I remember the first day I saw you; you were at the back of a long queue at the finance department. Bank slips were in your right hand while in your left you held a half filled bottle of water. A brown leather sling bag hung on your shoulder. You wore a tired look on your face but it was not enough to hide your raw beauty. Blonde braids that you kept tying and untying ran down your back. A loose orange blouse and rugged jeans completed your look.
I intended to pay my fees later that day but the sight of you drew me to the queue.
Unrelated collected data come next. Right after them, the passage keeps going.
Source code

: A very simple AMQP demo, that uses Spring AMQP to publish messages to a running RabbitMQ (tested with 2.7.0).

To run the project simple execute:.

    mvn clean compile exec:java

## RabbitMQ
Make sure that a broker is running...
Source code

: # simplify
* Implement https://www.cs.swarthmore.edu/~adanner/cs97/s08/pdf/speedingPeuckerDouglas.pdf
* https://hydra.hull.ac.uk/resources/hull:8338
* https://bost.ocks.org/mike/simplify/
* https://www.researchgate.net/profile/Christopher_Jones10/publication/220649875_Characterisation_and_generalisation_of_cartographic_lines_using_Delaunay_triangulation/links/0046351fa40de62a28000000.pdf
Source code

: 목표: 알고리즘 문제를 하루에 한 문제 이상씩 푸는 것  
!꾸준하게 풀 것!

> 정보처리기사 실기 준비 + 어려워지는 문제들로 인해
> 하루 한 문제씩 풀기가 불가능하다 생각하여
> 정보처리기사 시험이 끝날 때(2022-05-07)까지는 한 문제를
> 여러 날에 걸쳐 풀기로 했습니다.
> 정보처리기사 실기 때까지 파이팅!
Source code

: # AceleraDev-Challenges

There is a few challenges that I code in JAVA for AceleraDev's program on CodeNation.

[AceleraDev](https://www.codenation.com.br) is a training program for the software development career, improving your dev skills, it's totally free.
From the length of the queue and its slow moving pace, I knew I’d have enough time to hold a conversation with you and maybe get your number. So I promptly joined you and initiated small talk. I started by complaining about the length of the queue yet I secretly wanted it to remain still so that we could talk for as long as possible. Just like any other average campus student, I was too broke to afford a proper date in town, that queue was all I had.
You told me that your name was Lulu, a girl so beautiful that they named her after a flower. That was your third day in campus and just like me; you were there to pursue a degree in law. I was over the moon with the idea that we would be classmates. That was a perfect opportunity for me to make you my girlfriend as we would have unlimited access to each other.
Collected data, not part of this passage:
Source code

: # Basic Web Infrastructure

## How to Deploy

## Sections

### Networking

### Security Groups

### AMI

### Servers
As the queue grew shorter, we exchanged contacts upon your asking. I knew I was in the semi-finals . From the 30 minutes we stood there, you did most of the talking. You shared your dreams, your aspirations and your fears and I resonated with every word that you said.
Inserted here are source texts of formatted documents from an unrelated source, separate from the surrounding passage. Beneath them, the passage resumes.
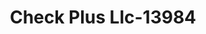 ---
f_zip-code: 39470
f_state-code: MS
title: Check Plus Llc-13984
f_phone: 601-795-9200
f_city-only: Poplarville
f_address: 305 S Main Street Poplarville
f_location-unique-id: '13984'
slug: check-plus-llc-13984
updated-on: '2024-05-30T13:46:58.046Z'
created-on: '2024-05-30T13:36:59.803Z'
published-on: '2024-05-30T13:54:32.469Z'
f_city-state: cms/city/poplarville-ms.md
f_company: cms/company/check-plus-llc.md
f_state: cms/state/mississippi.md
layout: '[payday-loan].html'
tags: payday-loan
---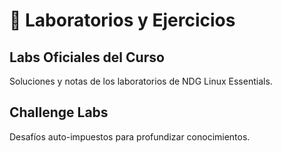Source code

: # 🧪 Laboratorios y Ejercicios

## Labs Oficiales del Curso

Soluciones y notas de los laboratorios de NDG Linux Essentials.

## Challenge Labs

Desafíos auto-impuestos para profundizar conocimientos.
The staff at the finance department attended to you quickly and you began walking away. Then you remembered that you met a new friend, you no longer need to walk alone. So you waited for me. After I was done, we left together – two new friends one wishing they would be more than friends.
A week later, we started our classes and followed them up with house parties every weekend. We felt like we had arrived. Campus lived up to its billing. The only worry on my mind was that you were taking me round in circles about the idea of us dating. You kept saying that I was like a brother to you. In fact you even went ahead and coined a term for me – bff. I hate that word.
When the moon lights up a clear night sky, many see it and many fall in love with it. You were that moon in a clear night sky. Other guys also noticed your shine but you slapped them with that term “bff”. However, not all of them were unlucky. Timo studied you for a while. He was a charmer and a schemer, the ultimate bad boy that many girls in class fell for. Unlike me or your other “bffs”, Timo didn’t try too hard. You feel for him hook, line and sinker.
Every conversation with you now became Timo this or Timo that. And in true bff fashion, you successfully turned me into DoctorLove. That was so humiliating for me. That is not why I wrote you this letter. For the past one month I haven’t seen you in school and I can’t reach you on your phone. I asked Terry your neighbor about you. She says you are four months pregnant with Timo’s baby. Unfortunately, Timo denied it. He moved on and is now dating that rich fourth year chick who drives a black Harrier.
Anyway Timo aside, I just wanted to let you know that I got your back. I can’t blame you for dating Timo because the heart wants what it wants. At this point you need somebody to hold your hand. Your mom is the best candidate because she’s been pregnant before. You’ve not told your folks about this but you need to. They will be livid and disappointed but anger eventually burns down like a candle. From what I’ve heard, labour pains are brutal. When that time comes, you will need your mum with you. Timo might have had the balls to impregnate you but we all know he does not have the balls to be in the same room with you during delivery. Heck, I would also flee.
Now you have a bigger motivation to be what you’ve always wanted to be. It’s not just about you, it’s now about you and your unborn child. So pick yourself up and come to class, I will share my notes with you. Dear pregnant classmate, it shall be well.